A ação alegava que a candidata Selma Andrade Carvalho seria uma candidata-fantasma, sustentando que houve fraude na cota de gênero prevista no artigo 10, § 3º, da Lei nº 9.504/97. Coutinho afirmou que a candidatura de Selma seria fictícia, apontando a ausência de votos, movimentos financeiros e materiais de campanha. Além disso, sugeriu que, caso os 222 votos obtidos pelo Podemos fossem considerados nulos, ele poderia assumir uma vaga na câmara municipal.

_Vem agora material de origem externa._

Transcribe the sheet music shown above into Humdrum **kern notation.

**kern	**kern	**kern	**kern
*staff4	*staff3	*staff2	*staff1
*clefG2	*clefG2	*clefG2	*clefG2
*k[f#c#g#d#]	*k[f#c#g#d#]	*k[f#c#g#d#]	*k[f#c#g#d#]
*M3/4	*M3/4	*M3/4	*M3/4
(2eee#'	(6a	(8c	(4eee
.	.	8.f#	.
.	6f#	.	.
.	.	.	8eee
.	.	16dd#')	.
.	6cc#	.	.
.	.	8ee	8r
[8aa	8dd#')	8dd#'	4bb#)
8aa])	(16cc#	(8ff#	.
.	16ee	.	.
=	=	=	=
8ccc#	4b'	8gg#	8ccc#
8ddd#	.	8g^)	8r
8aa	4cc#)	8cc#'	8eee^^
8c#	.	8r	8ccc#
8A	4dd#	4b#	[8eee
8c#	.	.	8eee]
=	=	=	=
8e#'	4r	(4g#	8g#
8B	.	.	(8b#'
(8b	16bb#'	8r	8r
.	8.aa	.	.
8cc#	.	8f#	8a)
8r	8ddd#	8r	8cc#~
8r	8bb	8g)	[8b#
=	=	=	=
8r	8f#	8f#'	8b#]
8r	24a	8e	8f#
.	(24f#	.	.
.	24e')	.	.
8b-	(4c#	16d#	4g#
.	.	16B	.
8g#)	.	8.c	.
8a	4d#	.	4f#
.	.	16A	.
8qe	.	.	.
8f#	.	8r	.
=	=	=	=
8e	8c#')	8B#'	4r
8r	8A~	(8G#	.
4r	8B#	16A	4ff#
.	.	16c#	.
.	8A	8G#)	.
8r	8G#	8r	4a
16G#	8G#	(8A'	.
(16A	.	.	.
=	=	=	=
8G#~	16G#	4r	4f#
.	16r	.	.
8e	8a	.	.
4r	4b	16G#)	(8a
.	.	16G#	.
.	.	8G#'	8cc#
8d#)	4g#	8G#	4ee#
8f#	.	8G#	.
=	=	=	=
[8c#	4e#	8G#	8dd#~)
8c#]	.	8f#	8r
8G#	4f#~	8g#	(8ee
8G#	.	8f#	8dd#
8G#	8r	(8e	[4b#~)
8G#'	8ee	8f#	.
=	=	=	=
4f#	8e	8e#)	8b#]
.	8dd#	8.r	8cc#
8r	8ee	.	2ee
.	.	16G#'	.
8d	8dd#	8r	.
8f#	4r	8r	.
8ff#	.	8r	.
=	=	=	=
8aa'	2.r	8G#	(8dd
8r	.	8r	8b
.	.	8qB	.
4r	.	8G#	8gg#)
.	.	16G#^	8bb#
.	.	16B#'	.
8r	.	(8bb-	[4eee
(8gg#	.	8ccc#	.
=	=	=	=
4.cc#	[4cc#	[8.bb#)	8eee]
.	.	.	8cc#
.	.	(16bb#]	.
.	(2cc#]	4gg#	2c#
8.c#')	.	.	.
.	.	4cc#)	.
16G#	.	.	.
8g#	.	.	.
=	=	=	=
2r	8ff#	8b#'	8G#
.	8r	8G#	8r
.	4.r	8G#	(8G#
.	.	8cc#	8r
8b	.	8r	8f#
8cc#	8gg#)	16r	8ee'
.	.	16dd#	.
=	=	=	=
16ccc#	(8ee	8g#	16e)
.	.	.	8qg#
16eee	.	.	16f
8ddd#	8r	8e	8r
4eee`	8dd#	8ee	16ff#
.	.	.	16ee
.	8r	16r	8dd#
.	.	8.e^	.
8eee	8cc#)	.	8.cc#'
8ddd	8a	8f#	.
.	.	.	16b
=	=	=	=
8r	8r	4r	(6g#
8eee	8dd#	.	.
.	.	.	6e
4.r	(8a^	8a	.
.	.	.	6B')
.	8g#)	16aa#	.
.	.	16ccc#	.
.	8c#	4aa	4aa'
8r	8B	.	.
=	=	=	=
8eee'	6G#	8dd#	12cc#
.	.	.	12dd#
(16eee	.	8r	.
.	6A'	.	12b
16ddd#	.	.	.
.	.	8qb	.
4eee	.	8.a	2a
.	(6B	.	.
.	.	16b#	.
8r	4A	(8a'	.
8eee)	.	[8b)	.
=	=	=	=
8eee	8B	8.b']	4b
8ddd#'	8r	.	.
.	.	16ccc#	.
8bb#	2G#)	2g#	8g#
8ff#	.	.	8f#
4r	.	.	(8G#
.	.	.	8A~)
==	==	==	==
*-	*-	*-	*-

A defesa de Selma Andrade apresentou argumentos e provas em tempo hábil, incluindo pedidos de perícia grafotécnica e de cancelamento do Documento de Registro de Candidatura (DRAP). O tribunal analisou essas provas, incluindo o exame de documentos fora do prazo, com base no princípio da busca pela verdade real.
No entendimento do juízo, não há provas suficientes de fraude na candidatura de Selma, uma vez que a ausência de votos ou a baixa movimentação de campanha, isoladamente, não configuram fraude na cota de gênero. A decisão fundamentou-se na jurisprudência do Tribunal Superior Eleitoral, que exige provas mais concretas para declaração de fraude.
Diante disso, a Justiça Eleitoral julgou improcedente a ação de Coutinho, mantendo a validade das candidaturas do Podemos. As partes foram devidamente notificadas do resultado.